Please repeat the entries word for word and keep the images out.

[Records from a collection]

——

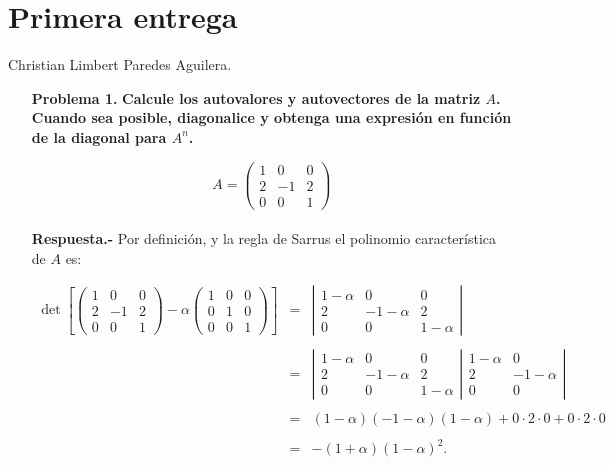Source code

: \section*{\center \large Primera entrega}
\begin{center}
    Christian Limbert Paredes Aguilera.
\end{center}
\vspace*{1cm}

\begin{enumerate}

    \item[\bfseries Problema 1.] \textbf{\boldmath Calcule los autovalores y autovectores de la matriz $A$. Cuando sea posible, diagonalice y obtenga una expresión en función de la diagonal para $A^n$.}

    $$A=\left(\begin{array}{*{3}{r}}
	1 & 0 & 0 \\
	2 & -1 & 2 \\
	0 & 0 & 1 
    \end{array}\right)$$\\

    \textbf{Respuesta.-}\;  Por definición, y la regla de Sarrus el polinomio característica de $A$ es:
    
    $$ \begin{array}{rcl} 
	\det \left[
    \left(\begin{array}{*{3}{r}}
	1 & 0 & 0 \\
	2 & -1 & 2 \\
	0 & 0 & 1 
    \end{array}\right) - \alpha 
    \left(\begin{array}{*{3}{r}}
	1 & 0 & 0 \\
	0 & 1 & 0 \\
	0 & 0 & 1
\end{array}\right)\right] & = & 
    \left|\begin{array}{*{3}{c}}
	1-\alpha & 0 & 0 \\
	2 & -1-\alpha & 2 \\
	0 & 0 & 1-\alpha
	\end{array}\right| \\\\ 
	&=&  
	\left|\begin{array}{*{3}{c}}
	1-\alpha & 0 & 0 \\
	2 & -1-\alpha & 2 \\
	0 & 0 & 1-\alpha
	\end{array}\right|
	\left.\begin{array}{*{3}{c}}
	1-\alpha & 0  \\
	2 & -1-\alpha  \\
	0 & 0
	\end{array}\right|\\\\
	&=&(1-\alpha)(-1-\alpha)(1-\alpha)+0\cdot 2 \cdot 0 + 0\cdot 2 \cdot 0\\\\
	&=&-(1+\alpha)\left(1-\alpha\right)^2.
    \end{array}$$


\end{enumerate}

——

→ **Solution**
Source code

: \section*{\center \large Primera entrega}
\begin{center}
    Christian Limbert Paredes Aguilera.
\end{center}
\vspace*{1cm}

\begin{enumerate}

    \item[\bfseries Problema 1.] \textbf{\boldmath Calcule los autovalores y autovectores de la matriz $A$. Cuando sea posible, diagonalice y obtenga una expresión en función de la diagonal para $A^n$.}

    $$A=\left(\begin{array}{*{3}{r}}
	1 & 0 & 0 \\
	2 & -1 & 2 \\
	0 & 0 & 1 
    \end{array}\right)$$\\

    \textbf{Respuesta.-}\;  Por definición, y la regla de Sarrus el polinomio característica de $A$ es:
    
    $$ \begin{array}{rcl} 
	\det \left[
    \left(\begin{array}{*{3}{r}}
	1 & 0 & 0 \\
	2 & -1 & 2 \\
	0 & 0 & 1 
    \end{array}\right) - \alpha 
    \left(\begin{array}{*{3}{r}}
	1 & 0 & 0 \\
	0 & 1 & 0 \\
	0 & 0 & 1
\end{array}\right)\right] & = & 
    \left|\begin{array}{*{3}{c}}
	1-\alpha & 0 & 0 \\
	2 & -1-\alpha & 2 \\
	0 & 0 & 1-\alpha
	\end{array}\right| \\\\ 
	&=&  
	\left|\begin{array}{*{3}{c}}
	1-\alpha & 0 & 0 \\
	2 & -1-\alpha & 2 \\
	0 & 0 & 1-\alpha
	\end{array}\right|
	\left.\begin{array}{*{3}{c}}
	1-\alpha & 0  \\
	2 & -1-\alpha  \\
	0 & 0
	\end{array}\right|\\\\
	&=&(1-\alpha)(-1-\alpha)(1-\alpha)+0\cdot 2 \cdot 0 + 0\cdot 2 \cdot 0\\\\
	&=&-(1+\alpha)\left(1-\alpha\right)^2.
    \end{array}$$


\end{enumerate}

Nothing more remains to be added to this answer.